UPDATED: Plagiarism at the Daily Beast
Acting on a reader tip, Slate’s Jack Shafer busted the Daily Beast’s Gerald Posner for lifting from the Miami Herald:
Veteran journalist Gerald Posner acknowledged today that he copied five sentences from a Miami Herald article this week for a piece he wrote for the Daily Beast. The Daily Beast appended an editor’s note to the beginning of Posner’s piece today, explaining that the copying was “inadvertent” and that the Daily Beast has deleted the copied passages …
When asked whether what Posner did was plagiarism, Daily Beast Executive Editor Edward Felsenthal didn’t dodge. Reading aloud from the definition of plagiarism on Dictionary.com—”the unauthorized use or close imitation of the language and thoughts of another author and the representation of them as one’s own original work”—he agreed that that’s what Posner did. “Yeah, you’d have to say it’s plagiarism,” he said. “I do believe it was inadvertent.”
Posner, the Daily Beast’s chief investigative reporter, didn’t make any excuses, either. And he made no effort to escape the P-word, which writers caught stealing copy usually do.
Stating that he was “horrified” at what he did, Posner agreed that it constitutes plagiarism. But he couldn’t figure out how he did it.
He said he had no memory of having seen the Herald story, describing himself as “absolutely sure” he did not see it before sending his own story to Beast editors. But that memory must be wrong, he said, because the similarities between the two pieces are too great, and the Herald’s story was posted before he e-mailed his to his editors at 2:03 a.m. on Feb. 2.
Here’s the editor’s note:
Editor’s Note: In an earlier version of this article, five sentences were inadvertently copied from a Miami Herald report without attribution. The Daily Beast has removed the sentences and regrets the error.
Update Feb. 8: Shafer kept digging and turned up more examples of plagiarism by Posner. As a result, Posner has been suspended from the Daily Beast. From Shafer’s column:
Slate reader Gregory Gelembuik and I have uncovered additional examples of plagiarism by Posner in the Daily Beast from the Texas Lawyer, a Miami Herald blog, a Miami Herald editorial, a Miami Herald article, and a health care journalism blog.
Beast executive editor Edward Felsenthal told Shafer that, “We will be suspending Gerald Posner while we review his articles, to return if we are satisfied that he has taken the necessary steps to avoid this in the future.”
Posner also issued a statement:
… I now realize that a method of compiling information that I have used successfully since 1984 on book research, obviously does not work in a failsafe manner at the warp speed of the net. Some of the incidents raised by Jack Shafer are not plagiarism, but are instances in which I received the same exact prepared quotation or statement from a police officer or press agent as other reporters. But others are mistakes that I deeply regret.
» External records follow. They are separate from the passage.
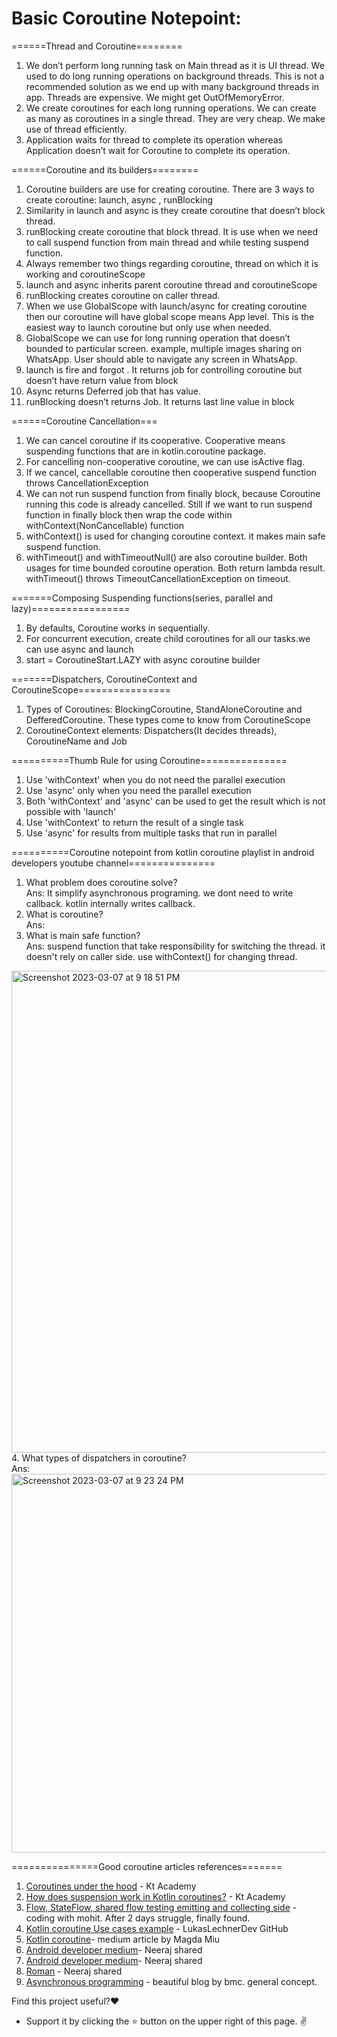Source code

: # Basic Coroutine Notepoint:


======Thread and Coroutine========

1. We don’t perform long running task on Main thread as it is UI thread. We used to do long running operations on background threads. This is not a recommended solution as we end up with many background threads in app. Threads are expensive. We might get OutOfMemoryError.
2. We create coroutines for each long running operations. We can create as many as coroutines in a single thread. They are very cheap. We make use of thread efficiently.
3. Application waits for thread to complete its operation whereas Application doesn’t wait for Coroutine to complete its operation.


======Coroutine and its builders========

1. Coroutine builders are use for creating coroutine. There are 3 ways to create coroutine: launch, async , runBlocking
2. Similarity in launch and async is they create coroutine that doesn’t block thread.
3. runBlocking create coroutine that block thread. It is use when we need to call suspend function from main thread and  while testing suspend function.
4. Always remember two things regarding coroutine, thread on which it is working and coroutineScope
5. launch and async inherits parent coroutine thread and coroutineScope
6. runBlocking creates coroutine on caller thread.
7. When we use GlobalScope with launch/async for creating coroutine then our coroutine will have global scope means App level. This is the easiest way to launch coroutine but only use when needed.
8. GlobalScope we can use for long running operation that doesn’t bounded to particular screen. example, multiple images sharing on WhatsApp. User should able to navigate any screen in WhatsApp.
9. launch is fire and forgot . It returns job for controlling coroutine but doesn’t have return value from block
10. Async returns Deferred job that has value. 
11.  runBlocking doesn’t returns Job. It returns last line value in block


======Coroutine Cancellation===

1. We can cancel coroutine if its cooperative. Cooperative means suspending functions that are in kotlin.coroutine package.
2. For cancelling non-cooperative coroutine, we can use isActive flag.
3. If we cancel, cancellable coroutine then cooperative suspend function throws CancellationException
4. We can not run suspend function from finally block, because Coroutine running this code is already cancelled. Still if we want to run suspend function in finally block then wrap the code within withContext(NonCancellable) function
5. withContext() is used for changing coroutine context. it makes main safe suspend function.
6. withTimeout() and withTimeoutNull() are also coroutine builder. Both usages for time bounded coroutine operation. Both return lambda result. withTimeout() throws TimeoutCancellationException on timeout.


=======Composing Suspending functions(series, parallel and lazy)=================

1. By defaults, Coroutine works in sequentially.
2. For concurrent execution, create child coroutines for all our tasks.we can use async and launch
3. start = CoroutineStart.LAZY with async coroutine builder


=======Dispatchers, CoroutineContext and CoroutineScope================

1. Types of Coroutines: BlockingCoroutine, StandAloneCoroutine and DefferedCoroutine. These types come to know from CoroutineScope
2. CoroutineContext elements: Dispatchers(It decides threads), CoroutineName and Job

==========Thumb Rule for using Coroutine===============
1. Use 'withContext' when you do not need the parallel execution
2. Use 'async' only when you need the parallel execution
3. Both 'withContext' and 'async' can be used to get the result which is not possible with 'launch' 
4. Use 'withContext' to return the result of a single task
5. Use 'async' for results from multiple tasks that run in parallel

==========Coroutine notepoint from kotlin coroutine playlist in android developers youtube channel===============
1. What problem does coroutine solve?<br>
Ans: It simplify asynchronous programing. we dont need to write callback. kotlin internally writes callback.<br>
2. What is coroutine?<br>
Ans:<br>
3. What is main safe function?<br>
Ans: suspend function that take responsibility for switching the thread. it doesn't rely on caller side. use withContext() for changing thread.<br>
<img width="771" alt="Screenshot 2023-03-07 at 9 18 51 PM" src="https://user-images.githubusercontent.com/29921265/223474408-a1925e74-05bd-40ee-a98a-f1f21f23b0c8.png">
4. What types of dispatchers in coroutine?<br>
Ans:<br>
<img width="606" alt="Screenshot 2023-03-07 at 9 23 24 PM" src="https://user-images.githubusercontent.com/29921265/223476187-d85d56f3-9197-4ea5-afd9-70ea1bcf69d0.png">




===============Good coroutine articles references=======
1) [Coroutines under the hood](https://kt.academy/article/cc-under-the-hood) - Kt Academy
2) [How does suspension work in Kotlin coroutines?](https://kt.academy/article/cc-suspension) - Kt Academy
3) [Flow, StateFlow, shared flow testing emitting and collecting side](https://codingwithmohit.com/coroutines/learning-shared-and-state-flows-with-tests/) - coding with mohit. After 2 days struggle, finally found.
4) [Kotlin coroutine Use cases example](https://github.com/LukasLechnerDev/Kotlin-Coroutine-Use-Cases-on-Android) - LukasLechnerDev GitHub
5) [Kotlin coroutine](https://magdamiu.medium.com/kotlin-coroutines-7938b5c7a11b)- medium article by Magda Miu
6) [Android developer medium](https://medium.com/androiddevelopers/coroutines-on-android-part-i-getting-the-background-3e0e54d20bb)- Neeraj shared
7) [Android developer medium](https://medium.com/androiddevelopers/exceptions-in-coroutines-ce8da1ec060c)- Neeraj shared
8) [Roman](https://elizarov.medium.com/?source=post_page-----f2cc748b2401--------------------------------) - Neeraj shared
9) [Asynchronous programming](https://www.bmc.com/blogs/asynchronous-programming/) - beautiful blog by bmc. general concept.

Find this project useful?:heart:
- Support it by clicking the ⭐ button on the upper right of this page. :v:

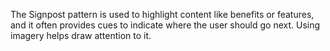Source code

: The Signpost pattern is used to highlight content like benefits or features, and it often provides cues to indicate where the user should go next. Using imagery helps draw attention to it.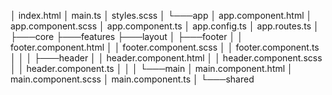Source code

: │   index.html
│   main.ts
│   styles.scss
│
└───app
    │   app.component.html
    │   app.component.scss
    │   app.component.ts
    │   app.config.ts
    │   app.routes.ts
    │
    ├───core
    ├───features
    ├───layout
    │   ├───footer
    │   │       footer.component.html
    │   │       footer.component.scss
    │   │       footer.component.ts
    │   │
    │   ├───header
    │   │       header.component.html
    │   │       header.component.scss
    │   │       header.component.ts
    │   │
    │   └───main
    │           main.component.html
    │           main.component.scss
    │           main.component.ts
    │
    └───shared
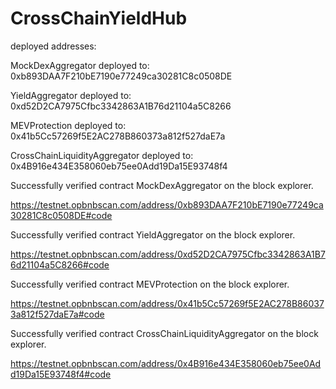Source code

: # CrossChainYieldHub

deployed addresses:

MockDexAggregator deployed to: 0xb893DAA7F210bE7190e77249ca30281C8c0508DE

YieldAggregator deployed to: 0xd52D2CA7975Cfbc3342863A1B76d21104a5C8266

MEVProtection deployed to: 0x41b5Cc57269f5E2AC278B860373a812f527daE7a

CrossChainLiquidityAggregator deployed to: 0x4B916e434E358060eb75ee0Add19Da15E93748f4

Successfully verified contract MockDexAggregator on the block explorer.

https://testnet.opbnbscan.com/address/0xb893DAA7F210bE7190e77249ca30281C8c0508DE#code

Successfully verified contract YieldAggregator on the block explorer.

https://testnet.opbnbscan.com/address/0xd52D2CA7975Cfbc3342863A1B76d21104a5C8266#code

Successfully verified contract MEVProtection on the block explorer.

https://testnet.opbnbscan.com/address/0x41b5Cc57269f5E2AC278B860373a812f527daE7a#code

Successfully verified contract CrossChainLiquidityAggregator on the block explorer.

https://testnet.opbnbscan.com/address/0x4B916e434E358060eb75ee0Add19Da15E93748f4#code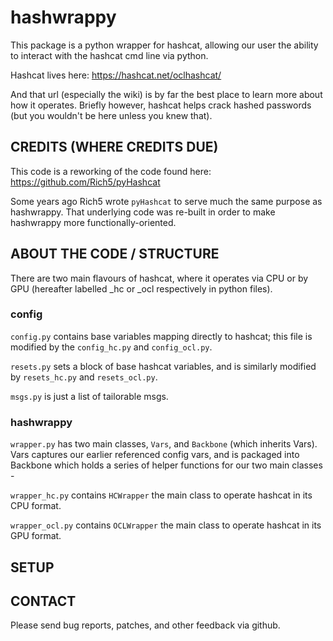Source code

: # hashwrappy
This package is a python wrapper for hashcat, allowing our user the 
ability to interact with the hashcat cmd line via python.

Hashcat lives here: https://hashcat.net/oclhashcat/

And that url (especially the wiki) is by far the best place to learn 
more about how it operates. Briefly however, hashcat helps crack 
hashed passwords (but you wouldn't be here unless you knew that).

## CREDITS (WHERE CREDITS DUE)
This code is a reworking of the code found here:
https://github.com/Rich5/pyHashcat

Some years ago Rich5 wrote `pyHashcat` to serve much the same purpose
as hashwrappy. That underlying code was re-built in order to make 
hashwrappy more functionally-oriented.

## ABOUT THE CODE / STRUCTURE
There are two main flavours of hashcat, where it operates via CPU or 
by GPU (hereafter labelled _hc or _ocl respectively in python files).

### config
`config.py` contains base variables mapping directly to hashcat; 
this file is modified by the `config_hc.py` and `config_ocl.py`.

`resets.py` sets a block of base hashcat variables, and is similarly 
modified by `resets_hc.py` and `resets_ocl.py`.

`msgs.py` is just a list of tailorable msgs.

### hashwrappy
`wrapper.py` has two main classes, `Vars`, and `Backbone` (which inherits 
Vars). Vars captures our earlier referenced config vars, and is
packaged into Backbone which holds a series of helper functions for our
two main classes -

`wrapper_hc.py` contains `HCWrapper` the main class to operate hashcat 
in its CPU format.

`wrapper_ocl.py` contains `OCLWrapper` the main class to operate 
hashcat in its GPU format.

## SETUP



## CONTACT
Please send bug reports, patches, and other feedback via github.

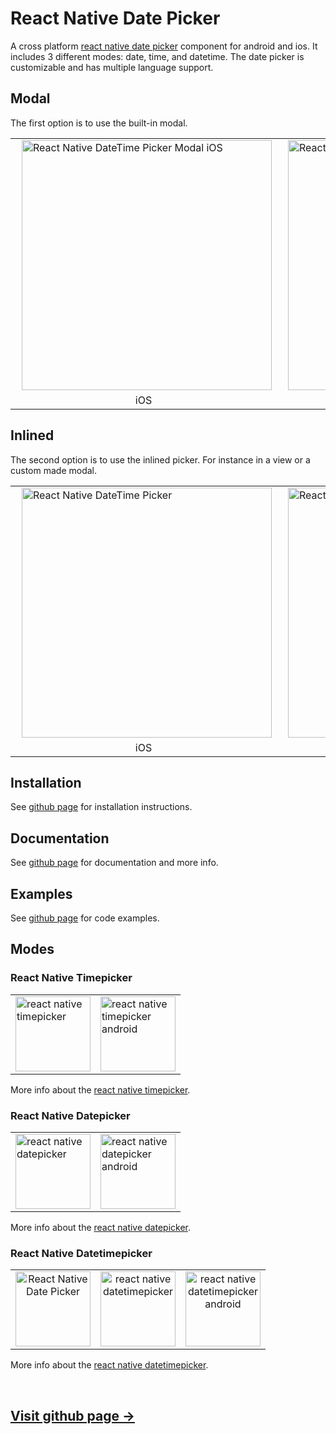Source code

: # React Native Date Picker

A cross platform <a href="https://github.com/sipsiripawit/react-native-date-picker-th" title="React Native Date Pickers">react native date picker</a> component for android and ios. It includes 3 different modes: date, time, and datetime. The date picker is customizable and has multiple language support.

## Modal

The first option is to use the built-in modal.

<table>
   <tr>
  <td><img src="https://github.com/sipsiripawit/react-native-date-picker-th/raw/master/docs/react-native-datetime-picker-modal-ios.gif" alt="React Native DateTime Picker Modal iOS" height="400px" style="margin-left:10px" /></td>
        <td><img src="https://github.com/sipsiripawit/react-native-date-picker-th/raw/master/docs/react-native-datetime-picker-modal-android.gif" alt="React Native DateTime Picker Modal Android" height="400px" style="margin-left:10px" />
    </td>
  </tr>
      <tr>
  <td align="center">iOS</td><td align="center">Android</td>
  </tr>
  </table>

## Inlined

The second option is to use the inlined picker. For instance in a view or a custom made modal.

<table>
   <tr>
  <td><img src="https://github.com/sipsiripawit/react-native-date-picker-th/raw/master/docs/react-native-date-time-picker-ios-inline.gif" alt="React Native DateTime Picker" height="400px" style="margin-left:10px" /></td>
        <td><img src="https://github.com/sipsiripawit/react-native-date-picker-th/raw/master/docs/react-native-date-time-picker-android-inline.gif" alt="React Native Date Time Picker" height="400px" style="margin-left:10px" />
    </td>
  </tr>
      <tr>
  <td align="center">iOS</td><td align="center">Android</td>
  </tr>
  </table>

## Installation

See <a href="https://github.com/sipsiripawit/react-native-date-picker-th">github page</a> for installation instructions.

## Documentation

See <a href="https://github.com/sipsiripawit/react-native-date-picker-th">github page</a> for documentation and more info.

## Examples

See <a href="https://github.com/sipsiripawit/react-native-date-picker-th">github page</a> for code examples.

## Modes

### React Native Timepicker

<table><tr><td>
    <img src="https://github.com/sipsiripawit/react-native-date-picker-th/raw/master/docs/time-mode-ios.png" alt="react native timepicker" height="120px" 
/>
</td><td>
    <img src="https://github.com/sipsiripawit/react-native-date-picker-th/raw/master/docs/time-mode-android.png" alt="react native timepicker android" height="120px" />
</td></tr></table>

More info about the <a href="https://github.com/sipsiripawit/react-native-date-picker-th#time-picker">react native timepicker</a>.

### React Native Datepicker

<table><tr><td>
    <img src="https://github.com/sipsiripawit/react-native-date-picker-th/raw/master/docs/date-mode-ios.png" alt="react native datepicker" height="120px" 
/>
</td><td>
    <img src="https://github.com/sipsiripawit/react-native-date-picker-th/raw/master/docs/date-mode-android.png" alt="react native datepicker android" height="120px" />
</td></tr></table>

More info about the <a href="https://github.com/sipsiripawit/react-native-date-picker-th#datepicker">react native datepicker</a>.

### React Native Datetimepicker

<table>
<tr>
    <td align="center"><img src="https://github.com/sipsiripawit/react-native-date-picker-th/raw/master/docs/react-native-date-picker-th.gif" alt="React Native Date Picker" title="React Native Date Picker" height="120px"/>
</td>
<td align="center">
 <img src="https://github.com/sipsiripawit/react-native-date-picker-th/raw/master/docs/react-native-date-picker-th-android.gif" alt="react native datetimepicker" height="120px" />
</td><td align="center">
 <img src="https://raw.githubusercontent.com/sipsiripawit/react-native-date-picker-th/master/docs/react-native-date-picker-th-android-native.gif" alt="react native datetimepicker android" height="120px" />
</td></tr>
</table>

More info about the <a href="https://github.com/sipsiripawit/react-native-date-picker-th#date-time-picker">react native datetimepicker</a>.

<br>
<a href="https://github.com/sipsiripawit/react-native-date-picker-th#date-time-picker"><h2>Visit github page → </h2></a>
Update Feb. 14: After being informed that the Beast’s internal investigation turned up additional examples of plagiarism, Posner resigned. Here’s part of the statement he issued on his website:
This afternoon I received a call from Edward Felsenthal, the excellent managing editor of The Daily Beast. He informed me that as part of the Beast’s internal investigation, they had uncovered more instances in earlier articles of mine in which there the same problems of apparent plagiarism as the ones originally brought to life last Friday by Shafer. I instantly offered my resignation and Edward accepted.
Posner goes on at length to try and explain/justify his actions and defend his work as a journalist. He blames the demands of writing for the web, among other things. I won’t quote from it because I find his explanations unconvincing. As did Shafer prior to the resignation.